Your objective: Copy out every one of the lines below word for word, keeping them in the same order.

Saved entries
+-------+
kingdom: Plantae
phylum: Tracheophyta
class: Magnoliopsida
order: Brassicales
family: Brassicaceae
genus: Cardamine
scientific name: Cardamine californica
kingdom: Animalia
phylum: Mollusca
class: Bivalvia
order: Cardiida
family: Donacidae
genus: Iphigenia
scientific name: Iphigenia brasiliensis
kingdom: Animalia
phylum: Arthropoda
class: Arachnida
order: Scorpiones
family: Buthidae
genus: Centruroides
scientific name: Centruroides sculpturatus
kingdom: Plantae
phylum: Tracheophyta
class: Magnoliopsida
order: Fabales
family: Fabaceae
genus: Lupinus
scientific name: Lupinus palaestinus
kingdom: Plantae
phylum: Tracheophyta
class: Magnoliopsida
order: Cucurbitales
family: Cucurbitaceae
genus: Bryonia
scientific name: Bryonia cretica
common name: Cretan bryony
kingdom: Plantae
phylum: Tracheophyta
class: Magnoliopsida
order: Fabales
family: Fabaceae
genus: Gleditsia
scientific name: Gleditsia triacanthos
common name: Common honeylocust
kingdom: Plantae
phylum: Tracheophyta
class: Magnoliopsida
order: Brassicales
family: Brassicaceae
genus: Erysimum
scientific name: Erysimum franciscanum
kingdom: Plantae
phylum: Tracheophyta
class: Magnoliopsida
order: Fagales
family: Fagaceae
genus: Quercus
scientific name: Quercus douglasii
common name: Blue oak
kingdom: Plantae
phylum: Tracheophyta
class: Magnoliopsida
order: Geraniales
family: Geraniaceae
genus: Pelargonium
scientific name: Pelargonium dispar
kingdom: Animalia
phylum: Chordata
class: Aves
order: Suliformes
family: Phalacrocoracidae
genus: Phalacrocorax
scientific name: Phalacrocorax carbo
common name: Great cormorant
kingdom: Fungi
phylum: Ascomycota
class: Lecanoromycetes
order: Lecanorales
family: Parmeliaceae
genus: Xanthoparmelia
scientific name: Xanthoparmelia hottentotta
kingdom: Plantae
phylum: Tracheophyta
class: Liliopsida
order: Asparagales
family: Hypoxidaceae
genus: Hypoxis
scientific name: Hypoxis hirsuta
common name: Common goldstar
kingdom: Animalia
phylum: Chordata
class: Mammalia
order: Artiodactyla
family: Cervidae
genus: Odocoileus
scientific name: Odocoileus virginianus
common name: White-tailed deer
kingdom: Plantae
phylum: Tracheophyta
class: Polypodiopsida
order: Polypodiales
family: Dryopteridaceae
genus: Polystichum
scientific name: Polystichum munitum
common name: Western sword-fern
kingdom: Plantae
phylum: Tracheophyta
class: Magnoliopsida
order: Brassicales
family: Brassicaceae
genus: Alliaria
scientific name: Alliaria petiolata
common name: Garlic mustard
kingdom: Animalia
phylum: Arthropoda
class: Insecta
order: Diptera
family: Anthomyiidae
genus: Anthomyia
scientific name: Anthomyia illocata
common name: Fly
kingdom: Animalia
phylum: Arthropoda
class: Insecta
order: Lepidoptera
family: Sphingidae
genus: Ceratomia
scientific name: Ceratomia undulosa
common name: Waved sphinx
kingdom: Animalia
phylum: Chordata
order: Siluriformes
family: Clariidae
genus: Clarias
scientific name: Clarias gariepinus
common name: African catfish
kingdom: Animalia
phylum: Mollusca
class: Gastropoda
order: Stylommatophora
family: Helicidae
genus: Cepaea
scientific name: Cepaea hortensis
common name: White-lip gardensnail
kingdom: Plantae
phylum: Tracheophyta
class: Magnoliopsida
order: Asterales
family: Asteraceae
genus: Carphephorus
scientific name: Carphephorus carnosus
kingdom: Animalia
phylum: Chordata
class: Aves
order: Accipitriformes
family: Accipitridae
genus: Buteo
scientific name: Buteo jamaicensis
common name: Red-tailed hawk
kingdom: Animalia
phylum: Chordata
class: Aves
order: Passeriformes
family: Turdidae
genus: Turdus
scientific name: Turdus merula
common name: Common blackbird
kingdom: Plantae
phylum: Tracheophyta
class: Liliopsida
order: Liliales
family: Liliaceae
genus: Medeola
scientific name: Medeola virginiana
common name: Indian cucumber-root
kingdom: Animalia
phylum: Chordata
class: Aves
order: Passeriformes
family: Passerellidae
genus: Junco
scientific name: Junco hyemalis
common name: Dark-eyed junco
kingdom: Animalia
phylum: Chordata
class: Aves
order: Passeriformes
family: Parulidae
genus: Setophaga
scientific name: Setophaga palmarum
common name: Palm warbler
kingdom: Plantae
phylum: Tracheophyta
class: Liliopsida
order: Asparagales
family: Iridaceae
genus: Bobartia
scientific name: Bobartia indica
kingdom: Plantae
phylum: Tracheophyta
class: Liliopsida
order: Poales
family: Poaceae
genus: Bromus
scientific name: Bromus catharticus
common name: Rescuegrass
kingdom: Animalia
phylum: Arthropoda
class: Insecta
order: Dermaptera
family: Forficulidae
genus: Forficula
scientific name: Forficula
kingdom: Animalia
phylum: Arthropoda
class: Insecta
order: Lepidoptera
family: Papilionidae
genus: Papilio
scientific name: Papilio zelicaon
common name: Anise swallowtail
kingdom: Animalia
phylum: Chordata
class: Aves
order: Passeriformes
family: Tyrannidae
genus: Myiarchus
+-------+
Expected output:
kingdom: Plantae
phylum: Tracheophyta
class: Magnoliopsida
order: Brassicales
family: Brassicaceae
genus: Cardamine
scientific name: Cardamine californica
kingdom: Animalia
phylum: Mollusca
class: Bivalvia
order: Cardiida
family: Donacidae
genus: Iphigenia
scientific name: Iphigenia brasiliensis
kingdom: Animalia
phylum: Arthropoda
class: Arachnida
order: Scorpiones
family: Buthidae
genus: Centruroides
scientific name: Centruroides sculpturatus
kingdom: Plantae
phylum: Tracheophyta
class: Magnoliopsida
order: Fabales
family: Fabaceae
genus: Lupinus
scientific name: Lupinus palaestinus
kingdom: Plantae
phylum: Tracheophyta
class: Magnoliopsida
order: Cucurbitales
family: Cucurbitaceae
genus: Bryonia
scientific name: Bryonia cretica
common name: Cretan bryony
kingdom: Plantae
phylum: Tracheophyta
class: Magnoliopsida
order: Fabales
family: Fabaceae
genus: Gleditsia
scientific name: Gleditsia triacanthos
common name: Common honeylocust
kingdom: Plantae
phylum: Tracheophyta
class: Magnoliopsida
order: Brassicales
family: Brassicaceae
genus: Erysimum
scientific name: Erysimum franciscanum
kingdom: Plantae
phylum: Tracheophyta
class: Magnoliopsida
order: Fagales
family: Fagaceae
genus: Quercus
scientific name: Quercus douglasii
common name: Blue oak
kingdom: Plantae
phylum: Tracheophyta
class: Magnoliopsida
order: Geraniales
family: Geraniaceae
genus: Pelargonium
scientific name: Pelargonium dispar
kingdom: Animalia
phylum: Chordata
class: Aves
order: Suliformes
family: Phalacrocoracidae
genus: Phalacrocorax
scientific name: Phalacrocorax carbo
common name: Great cormorant
kingdom: Fungi
phylum: Ascomycota
class: Lecanoromycetes
order: Lecanorales
family: Parmeliaceae
genus: Xanthoparmelia
scientific name: Xanthoparmelia hottentotta
kingdom: Plantae
phylum: Tracheophyta
class: Liliopsida
order: Asparagales
family: Hypoxidaceae
genus: Hypoxis
scientific name: Hypoxis hirsuta
common name: Common goldstar
kingdom: Animalia
phylum: Chordata
class: Mammalia
order: Artiodactyla
family: Cervidae
genus: Odocoileus
scientific name: Odocoileus virginianus
common name: White-tailed deer
kingdom: Plantae
phylum: Tracheophyta
class: Polypodiopsida
order: Polypodiales
family: Dryopteridaceae
genus: Polystichum
scientific name: Polystichum munitum
common name: Western sword-fern
kingdom: Plantae
phylum: Tracheophyta
class: Magnoliopsida
order: Brassicales
family: Brassicaceae
genus: Alliaria
scientific name: Alliaria petiolata
common name: Garlic mustard
kingdom: Animalia
phylum: Arthropoda
class: Insecta
order: Diptera
family: Anthomyiidae
genus: Anthomyia
scientific name: Anthomyia illocata
common name: Fly
kingdom: Animalia
phylum: Arthropoda
class: Insecta
order: Lepidoptera
family: Sphingidae
genus: Ceratomia
scientific name: Ceratomia undulosa
common name: Waved sphinx
kingdom: Animalia
phylum: Chordata
order: Siluriformes
family: Clariidae
genus: Clarias
scientific name: Clarias gariepinus
common name: African catfish
kingdom: Animalia
phylum: Mollusca
class: Gastropoda
order: Stylommatophora
family: Helicidae
genus: Cepaea
scientific name: Cepaea hortensis
common name: White-lip gardensnail
kingdom: Plantae
phylum: Tracheophyta
class: Magnoliopsida
order: Asterales
family: Asteraceae
genus: Carphephorus
scientific name: Carphephorus carnosus
kingdom: Animalia
phylum: Chordata
class: Aves
order: Accipitriformes
family: Accipitridae
genus: Buteo
scientific name: Buteo jamaicensis
common name: Red-tailed hawk
kingdom: Animalia
phylum: Chordata
class: Aves
order: Passeriformes
family: Turdidae
genus: Turdus
scientific name: Turdus merula
common name: Common blackbird
kingdom: Plantae
phylum: Tracheophyta
class: Liliopsida
order: Liliales
family: Liliaceae
genus: Medeola
scientific name: Medeola virginiana
common name: Indian cucumber-root
kingdom: Animalia
phylum: Chordata
class: Aves
order: Passeriformes
family: Passerellidae
genus: Junco
scientific name: Junco hyemalis
common name: Dark-eyed junco
kingdom: Animalia
phylum: Chordata
class: Aves
order: Passeriformes
family: Parulidae
genus: Setophaga
scientific name: Setophaga palmarum
common name: Palm warbler
kingdom: Plantae
phylum: Tracheophyta
class: Liliopsida
order: Asparagales
family: Iridaceae
genus: Bobartia
scientific name: Bobartia indica
kingdom: Plantae
phylum: Tracheophyta
class: Liliopsida
order: Poales
family: Poaceae
genus: Bromus
scientific name: Bromus catharticus
common name: Rescuegrass
kingdom: Animalia
phylum: Arthropoda
class: Insecta
order: Dermaptera
family: Forficulidae
genus: Forficula
scientific name: Forficula
kingdom: Animalia
phylum: Arthropoda
class: Insecta
order: Lepidoptera
family: Papilionidae
genus: Papilio
scientific name: Papilio zelicaon
common name: Anise swallowtail
kingdom: Animalia
phylum: Chordata
class: Aves
order: Passeriformes
family: Tyrannidae
genus: Myiarchus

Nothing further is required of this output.